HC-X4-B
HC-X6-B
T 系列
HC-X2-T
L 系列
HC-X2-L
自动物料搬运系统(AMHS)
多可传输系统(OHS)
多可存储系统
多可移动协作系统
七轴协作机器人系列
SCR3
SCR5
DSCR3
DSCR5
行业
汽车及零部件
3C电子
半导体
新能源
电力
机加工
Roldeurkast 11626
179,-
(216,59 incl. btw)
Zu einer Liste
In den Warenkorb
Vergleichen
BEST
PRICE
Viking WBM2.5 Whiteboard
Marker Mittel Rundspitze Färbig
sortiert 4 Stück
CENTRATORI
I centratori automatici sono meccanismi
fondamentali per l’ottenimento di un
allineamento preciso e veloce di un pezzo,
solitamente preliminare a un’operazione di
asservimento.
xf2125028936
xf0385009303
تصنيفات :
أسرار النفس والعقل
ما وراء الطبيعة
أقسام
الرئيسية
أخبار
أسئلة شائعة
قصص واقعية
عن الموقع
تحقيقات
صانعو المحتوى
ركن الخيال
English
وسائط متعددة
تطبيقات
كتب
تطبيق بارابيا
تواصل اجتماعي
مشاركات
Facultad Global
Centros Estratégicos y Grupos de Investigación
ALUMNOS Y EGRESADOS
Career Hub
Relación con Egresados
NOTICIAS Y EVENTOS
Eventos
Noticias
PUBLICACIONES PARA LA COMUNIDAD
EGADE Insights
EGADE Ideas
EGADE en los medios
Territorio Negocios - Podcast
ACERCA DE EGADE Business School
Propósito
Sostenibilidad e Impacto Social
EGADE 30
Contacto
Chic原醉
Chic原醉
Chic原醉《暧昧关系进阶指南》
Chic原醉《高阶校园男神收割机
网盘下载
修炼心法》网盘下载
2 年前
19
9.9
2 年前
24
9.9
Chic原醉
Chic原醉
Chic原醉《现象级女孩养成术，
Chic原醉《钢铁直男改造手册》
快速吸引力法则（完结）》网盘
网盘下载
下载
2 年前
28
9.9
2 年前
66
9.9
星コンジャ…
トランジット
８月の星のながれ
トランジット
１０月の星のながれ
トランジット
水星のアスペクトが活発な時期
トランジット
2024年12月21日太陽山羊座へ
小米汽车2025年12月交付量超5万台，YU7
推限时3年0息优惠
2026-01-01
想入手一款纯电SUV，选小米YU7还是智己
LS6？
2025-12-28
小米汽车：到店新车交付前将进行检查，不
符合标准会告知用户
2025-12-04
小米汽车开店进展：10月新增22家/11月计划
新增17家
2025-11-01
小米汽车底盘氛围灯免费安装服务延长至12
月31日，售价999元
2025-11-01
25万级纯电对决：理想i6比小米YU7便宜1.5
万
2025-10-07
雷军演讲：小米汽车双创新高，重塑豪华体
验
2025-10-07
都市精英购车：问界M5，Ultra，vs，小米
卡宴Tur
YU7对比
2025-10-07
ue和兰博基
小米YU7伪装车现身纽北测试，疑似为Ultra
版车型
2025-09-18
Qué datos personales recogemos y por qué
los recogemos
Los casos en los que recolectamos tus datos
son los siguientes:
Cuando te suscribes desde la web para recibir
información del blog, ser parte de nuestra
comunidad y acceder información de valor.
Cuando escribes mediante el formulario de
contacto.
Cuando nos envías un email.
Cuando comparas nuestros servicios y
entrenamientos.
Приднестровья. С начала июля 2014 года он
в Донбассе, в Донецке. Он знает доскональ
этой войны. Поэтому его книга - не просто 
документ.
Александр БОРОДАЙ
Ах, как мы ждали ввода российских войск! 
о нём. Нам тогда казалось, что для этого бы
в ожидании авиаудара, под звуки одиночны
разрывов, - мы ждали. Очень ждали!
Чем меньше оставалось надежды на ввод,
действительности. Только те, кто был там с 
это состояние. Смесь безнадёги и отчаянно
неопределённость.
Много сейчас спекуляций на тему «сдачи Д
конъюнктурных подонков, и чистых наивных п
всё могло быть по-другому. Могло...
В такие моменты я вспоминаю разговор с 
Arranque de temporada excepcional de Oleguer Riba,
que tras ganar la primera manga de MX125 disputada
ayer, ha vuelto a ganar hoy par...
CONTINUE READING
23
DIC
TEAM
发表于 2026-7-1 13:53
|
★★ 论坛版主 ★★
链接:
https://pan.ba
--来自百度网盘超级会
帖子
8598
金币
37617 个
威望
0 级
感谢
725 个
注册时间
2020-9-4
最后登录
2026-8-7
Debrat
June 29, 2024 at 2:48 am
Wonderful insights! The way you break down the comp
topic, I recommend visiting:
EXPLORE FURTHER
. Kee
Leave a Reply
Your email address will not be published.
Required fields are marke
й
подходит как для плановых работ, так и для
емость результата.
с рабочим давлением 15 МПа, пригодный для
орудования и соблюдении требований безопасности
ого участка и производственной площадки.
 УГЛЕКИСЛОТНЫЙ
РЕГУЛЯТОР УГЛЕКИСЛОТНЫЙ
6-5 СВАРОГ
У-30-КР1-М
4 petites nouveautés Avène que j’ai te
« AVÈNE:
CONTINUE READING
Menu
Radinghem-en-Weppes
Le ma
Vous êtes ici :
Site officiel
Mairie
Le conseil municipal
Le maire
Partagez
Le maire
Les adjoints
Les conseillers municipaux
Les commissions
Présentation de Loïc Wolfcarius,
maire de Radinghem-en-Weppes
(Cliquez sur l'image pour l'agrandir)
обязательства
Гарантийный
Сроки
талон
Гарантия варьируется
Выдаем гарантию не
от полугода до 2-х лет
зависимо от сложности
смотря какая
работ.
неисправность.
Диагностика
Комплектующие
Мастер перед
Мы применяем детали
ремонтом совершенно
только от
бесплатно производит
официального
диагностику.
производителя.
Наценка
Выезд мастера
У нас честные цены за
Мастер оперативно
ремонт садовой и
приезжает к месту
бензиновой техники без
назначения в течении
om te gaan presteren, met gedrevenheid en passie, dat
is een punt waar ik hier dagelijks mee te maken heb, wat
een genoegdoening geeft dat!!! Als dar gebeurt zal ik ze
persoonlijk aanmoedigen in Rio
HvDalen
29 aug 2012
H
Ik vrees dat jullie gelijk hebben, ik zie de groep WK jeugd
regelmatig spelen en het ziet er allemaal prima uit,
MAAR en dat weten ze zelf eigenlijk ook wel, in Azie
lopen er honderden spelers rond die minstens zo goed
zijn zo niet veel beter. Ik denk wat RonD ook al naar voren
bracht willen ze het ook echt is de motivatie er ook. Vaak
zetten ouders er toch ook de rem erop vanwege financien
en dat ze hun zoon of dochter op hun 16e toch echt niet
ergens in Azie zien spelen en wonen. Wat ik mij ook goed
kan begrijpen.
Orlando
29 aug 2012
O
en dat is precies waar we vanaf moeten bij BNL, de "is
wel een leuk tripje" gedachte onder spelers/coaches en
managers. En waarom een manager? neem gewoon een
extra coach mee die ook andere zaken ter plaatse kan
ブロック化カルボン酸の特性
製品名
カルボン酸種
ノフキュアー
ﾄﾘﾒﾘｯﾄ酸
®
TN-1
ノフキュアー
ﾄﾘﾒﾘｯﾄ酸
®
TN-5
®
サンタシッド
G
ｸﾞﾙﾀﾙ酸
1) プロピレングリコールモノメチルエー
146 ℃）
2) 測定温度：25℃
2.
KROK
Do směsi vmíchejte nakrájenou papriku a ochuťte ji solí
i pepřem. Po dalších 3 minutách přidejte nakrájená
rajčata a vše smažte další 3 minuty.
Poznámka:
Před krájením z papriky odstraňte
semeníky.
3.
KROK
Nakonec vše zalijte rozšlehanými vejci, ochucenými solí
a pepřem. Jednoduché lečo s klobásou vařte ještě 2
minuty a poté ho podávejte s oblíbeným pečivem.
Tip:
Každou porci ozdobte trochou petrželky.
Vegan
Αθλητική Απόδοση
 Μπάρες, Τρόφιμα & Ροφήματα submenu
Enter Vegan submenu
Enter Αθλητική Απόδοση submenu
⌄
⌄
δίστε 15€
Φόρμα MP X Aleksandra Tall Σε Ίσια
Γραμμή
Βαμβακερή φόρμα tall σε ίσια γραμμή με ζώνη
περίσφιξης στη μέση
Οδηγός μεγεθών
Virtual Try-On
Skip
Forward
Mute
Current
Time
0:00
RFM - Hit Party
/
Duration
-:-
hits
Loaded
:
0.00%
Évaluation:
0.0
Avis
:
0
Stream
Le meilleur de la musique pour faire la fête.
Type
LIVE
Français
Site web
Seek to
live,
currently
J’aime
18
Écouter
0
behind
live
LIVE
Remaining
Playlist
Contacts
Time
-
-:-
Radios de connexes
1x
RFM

◆ **WORK ITEM**
In the entries above, how many lines hold the word "Αθλητική"? Answer with the number only.

◆ **EXERCISE OUTPUT**
2